• Study text
# No More Topknot!



## Ladysmom (Oct 19, 2004)

I finally gave up and cut Bailey's topknot off! I started topknot training him with a little band the second day he was home, but he always hated it. I had to redo it several times a days, but it was always a shaggy matted mess. 

The fist picture is his Before hairdo, the second his After. We're both happy he has eyes now!


----------



## Leila'sMommy (Oct 20, 2012)

Aww, he looks cute with and without a topknot!


----------



## Zoe's Mom88 (Apr 25, 2011)

He looks adorable without it. Like you said you can see his eyes and I am sure he is much more comfortable without having to worry about pulling out his topknot. :aktion033:


----------



## SammieMom (Nov 13, 2010)

NO WAY!! I am in SHOCK. well he is going to love love it :thumbsup: and you will eventually too.  takes a bit to get used to it. I hope you don't have the curly spot I had with penny. Hers is almost gone now, but took several months. 
He is georgeous boy Marj. :chili: his little face jumped out at me. I love it. He reminds me of Sammie.


----------



## Daisy's Mommie (Sep 24, 2012)

*Water*

Good Morning my fellow furrbaby lovers!!

I have a question obout the water we give our precious babies. We have a circulating water fountain for all of our babies and the manufacturer recommends distilled water only for the fountain. Is this ok for our babies or do they need flouride from tap water? I know that their teeth are fragile and I woke up un the middle of the night thinking about this. Any ideas?? Thanks, Abby


----------



## SammieMom (Nov 13, 2010)

I assuming you cut it yourself. You did a fantastic job by the way.:thumbsup: I can't cut hair one iota :HistericalSmiley:


----------



## pippersmom (May 21, 2012)

I love it so much better when you can see those big dark eyes.

• Data for analysis

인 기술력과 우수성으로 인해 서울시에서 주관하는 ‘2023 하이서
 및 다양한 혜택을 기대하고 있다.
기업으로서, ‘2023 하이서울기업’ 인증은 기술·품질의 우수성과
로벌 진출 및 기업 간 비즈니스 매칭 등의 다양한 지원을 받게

--

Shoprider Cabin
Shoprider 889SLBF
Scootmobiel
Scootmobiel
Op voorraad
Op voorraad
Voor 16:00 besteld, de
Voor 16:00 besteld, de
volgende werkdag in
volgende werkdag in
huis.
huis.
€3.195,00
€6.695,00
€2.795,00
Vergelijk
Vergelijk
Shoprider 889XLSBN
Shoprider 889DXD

• Task set
[1] Decide whether each statement agrees with the topknot thread. Answer yes or no for each, and quote the words of the thread that decide it.
(a) Bailey's topknot training with a band began on his second day home.
(b) The maker of the water fountain recommends tap water for it.
(c) The curly spot on Penny's coat took several months to nearly disappear.
[2] Repeat the passage of the topknot thread from "## Ladysmom (Oct" to "has eyes now!", word for word.

• Results by task
[1]
(a) Yes: "I started topknot training him with a little band the second day he was home"
(b) No: "the manufacturer recommends distilled water only for the fountain"
(c) Yes: "Hers is almost gone now, but took several months."

[2]
## Ladysmom (Oct 19, 2004)

I finally gave up and cut Bailey's topknot off! I started topknot training him with a little band the second day he was home, but he always hated it. I had to redo it several times a days, but it was always a shaggy matted mess. 

The fist picture is his Before hairdo, the second his After. We're both happy he has eyes now!